Personally this is the expansion I would suggest could be a wait and see purchase. Once you understand the game in its raw form, Nomad can be a fun way to shake things up, but for a beginner it could actually make it less accessible for early game ships to be successful.
Mini Expansions (Shard, Marauders, Starfall, The Endless, Dark Matter to name a few)
These small packs come in varying sizes from 10 to 25 cards and generally are made either to promote the other IV products (with the Endless and Starfall packs themed around characters in Veiled Fate and Fractured Sky respectively) or alternatively to introduce a series of more experimental game concepts which introduce a new strategy or several into the potential mix of the base game.
Moonrakers Dark Matter, for instance is focused on a new namesake resource which the new ship parts and crew members can harness, generate and interact with in various ways.
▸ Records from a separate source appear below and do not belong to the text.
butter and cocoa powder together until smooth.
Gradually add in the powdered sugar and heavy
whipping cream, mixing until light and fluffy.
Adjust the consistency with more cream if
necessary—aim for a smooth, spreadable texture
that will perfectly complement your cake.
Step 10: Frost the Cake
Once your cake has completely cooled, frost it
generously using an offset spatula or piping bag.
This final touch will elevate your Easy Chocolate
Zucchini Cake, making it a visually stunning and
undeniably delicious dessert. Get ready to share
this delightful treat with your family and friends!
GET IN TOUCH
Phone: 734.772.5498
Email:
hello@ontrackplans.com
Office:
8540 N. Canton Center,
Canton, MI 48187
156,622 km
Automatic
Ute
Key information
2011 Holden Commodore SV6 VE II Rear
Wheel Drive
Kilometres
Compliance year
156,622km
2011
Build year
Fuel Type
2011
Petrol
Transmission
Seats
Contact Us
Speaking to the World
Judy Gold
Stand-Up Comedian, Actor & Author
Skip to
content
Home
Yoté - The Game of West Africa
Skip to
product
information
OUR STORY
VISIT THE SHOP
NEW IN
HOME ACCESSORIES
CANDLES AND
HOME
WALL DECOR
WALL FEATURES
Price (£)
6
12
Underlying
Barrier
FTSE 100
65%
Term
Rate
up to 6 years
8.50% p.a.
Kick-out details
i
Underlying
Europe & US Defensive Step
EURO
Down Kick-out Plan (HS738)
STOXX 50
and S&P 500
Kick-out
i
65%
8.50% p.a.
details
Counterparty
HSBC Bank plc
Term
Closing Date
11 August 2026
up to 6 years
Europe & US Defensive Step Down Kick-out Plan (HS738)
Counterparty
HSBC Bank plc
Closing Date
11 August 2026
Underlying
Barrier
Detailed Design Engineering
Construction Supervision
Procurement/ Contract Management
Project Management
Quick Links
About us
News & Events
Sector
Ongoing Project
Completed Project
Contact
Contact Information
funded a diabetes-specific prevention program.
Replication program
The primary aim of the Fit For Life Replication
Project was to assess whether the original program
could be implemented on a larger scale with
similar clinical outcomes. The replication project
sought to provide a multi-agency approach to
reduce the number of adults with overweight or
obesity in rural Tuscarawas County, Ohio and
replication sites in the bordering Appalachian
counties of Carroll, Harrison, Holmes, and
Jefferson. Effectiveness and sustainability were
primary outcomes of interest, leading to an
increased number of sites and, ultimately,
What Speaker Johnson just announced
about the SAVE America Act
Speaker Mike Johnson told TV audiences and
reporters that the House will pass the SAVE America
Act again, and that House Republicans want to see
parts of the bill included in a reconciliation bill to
This adds another dimension to your deck which can either clog up your deck with additional seemingly useless cards, or instead be traded for powerful new effects.
In each pack there is a combination of ship parts, crew members and even some new mission varieties. I find these additions for their small price point to be a very fun way of adding to a game I already love, ranking some of these twists on gameplay as highly as some of my favourites from both the base game and the core expansions as well.
The Titan Package
If all of the above sounds like the kind of game you would love to play, then IV studios do offer a premium solution: Titan. This comes in a suitably enormous box which houses the base game and all three core expansions in a single package, but it is at a hefty price, so you would need to be sure you will love the game to justify the purchase I think. Having said that, as someone who does love the game but bought everything individually over time, I definitely wish I could get hold of the larger box alone for it’s storage solution, as everything fits neatly into the Titan box reducing setup time down to almost nothing more than opening the board onto the table.
Overall
Moonrakers is a game which feels like very few others in my collection. It is high player interaction, simple to teach and grasp, and thoroughly addictive. The production values and art quality have become a staple of this studio’s products and it is a treat to replay time and again the one which started their rise.
If I had one complaint to make it would be that although it can be played solo or with two players, the solution of the mercenary deck (allowing you to spend some of the rewards to gain a temporary card from a panel of a few) doesn’t engage me enough to make it better than other game options. At higher player counts is where this game truly shines.